• [HOW TO COMPLETE THIS TASK]:
Render every line from all of the records below as a numbered list, omitting any blank lines.

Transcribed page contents
____________________
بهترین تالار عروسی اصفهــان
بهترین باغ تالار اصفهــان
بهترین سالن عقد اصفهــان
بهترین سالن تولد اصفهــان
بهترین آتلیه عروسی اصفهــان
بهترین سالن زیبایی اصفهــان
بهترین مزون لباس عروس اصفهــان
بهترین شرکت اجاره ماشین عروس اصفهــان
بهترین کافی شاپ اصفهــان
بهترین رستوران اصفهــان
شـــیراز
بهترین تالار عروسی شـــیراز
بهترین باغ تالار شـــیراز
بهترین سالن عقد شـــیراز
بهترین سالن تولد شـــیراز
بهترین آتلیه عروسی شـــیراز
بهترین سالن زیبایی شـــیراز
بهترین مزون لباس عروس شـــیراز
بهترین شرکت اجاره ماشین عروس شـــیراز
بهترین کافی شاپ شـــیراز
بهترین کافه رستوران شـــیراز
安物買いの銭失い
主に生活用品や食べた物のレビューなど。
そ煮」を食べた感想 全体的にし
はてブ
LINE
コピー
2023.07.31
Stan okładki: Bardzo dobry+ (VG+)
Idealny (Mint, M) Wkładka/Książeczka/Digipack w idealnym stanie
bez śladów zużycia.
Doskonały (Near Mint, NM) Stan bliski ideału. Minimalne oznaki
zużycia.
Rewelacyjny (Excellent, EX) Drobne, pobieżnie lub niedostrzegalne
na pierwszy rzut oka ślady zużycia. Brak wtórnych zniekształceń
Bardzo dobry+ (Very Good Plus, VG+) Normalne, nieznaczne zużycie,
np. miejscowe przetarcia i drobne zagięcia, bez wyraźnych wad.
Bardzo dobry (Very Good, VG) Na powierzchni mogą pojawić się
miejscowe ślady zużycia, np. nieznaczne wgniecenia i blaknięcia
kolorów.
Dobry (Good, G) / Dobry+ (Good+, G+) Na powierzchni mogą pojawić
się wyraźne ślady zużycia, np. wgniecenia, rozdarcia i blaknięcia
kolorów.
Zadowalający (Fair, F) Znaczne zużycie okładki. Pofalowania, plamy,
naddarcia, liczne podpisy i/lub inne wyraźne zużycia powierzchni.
____________________
• [WRITTEN SOLUTION]:
1. بهترین تالار عروسی اصفهــان
2. بهترین باغ تالار اصفهــان
3. بهترین سالن عقد اصفهــان
4. بهترین سالن تولد اصفهــان
5. بهترین آتلیه عروسی اصفهــان
6. بهترین سالن زیبایی اصفهــان
7. بهترین مزون لباس عروس اصفهــان
8. بهترین شرکت اجاره ماشین عروس اصفهــان
9. بهترین کافی شاپ اصفهــان
10. بهترین رستوران اصفهــان
11. شـــیراز
12. بهترین تالار عروسی شـــیراز
13. بهترین باغ تالار شـــیراز
14. بهترین سالن عقد شـــیراز
15. بهترین سالن تولد شـــیراز
16. بهترین آتلیه عروسی شـــیراز
17. بهترین سالن زیبایی شـــیراز
18. بهترین مزون لباس عروس شـــیراز
19. بهترین شرکت اجاره ماشین عروس شـــیراز
20. بهترین کافی شاپ شـــیراز
21. بهترین کافه رستوران شـــیراز
22. 安物買いの銭失い
23. 主に生活用品や食べた物のレビューなど。
24. そ煮」を食べた感想 全体的にし
25. はてブ
26. LINE
27. コピー
28. 2023.07.31
29. Stan okładki: Bardzo dobry+ (VG+)
30. Idealny (Mint, M) Wkładka/Książeczka/Digipack w idealnym stanie
31. bez śladów zużycia.
32. Doskonały (Near Mint, NM) Stan bliski ideału. Minimalne oznaki
33. zużycia.
34. Rewelacyjny (Excellent, EX) Drobne, pobieżnie lub niedostrzegalne
35. na pierwszy rzut oka ślady zużycia. Brak wtórnych zniekształceń
36. Bardzo dobry+ (Very Good Plus, VG+) Normalne, nieznaczne zużycie,
37. np. miejscowe przetarcia i drobne zagięcia, bez wyraźnych wad.
38. Bardzo dobry (Very Good, VG) Na powierzchni mogą pojawić się
39. miejscowe ślady zużycia, np. nieznaczne wgniecenia i blaknięcia
40. kolorów.
41. Dobry (Good, G) / Dobry+ (Good+, G+) Na powierzchni mogą pojawić
42. się wyraźne ślady zużycia, np. wgniecenia, rozdarcia i blaknięcia
43. kolorów.
44. Zadowalający (Fair, F) Znaczne zużycie okładki. Pofalowania, plamy,
45. naddarcia, liczne podpisy i/lub inne wyraźne zużycia powierzchni.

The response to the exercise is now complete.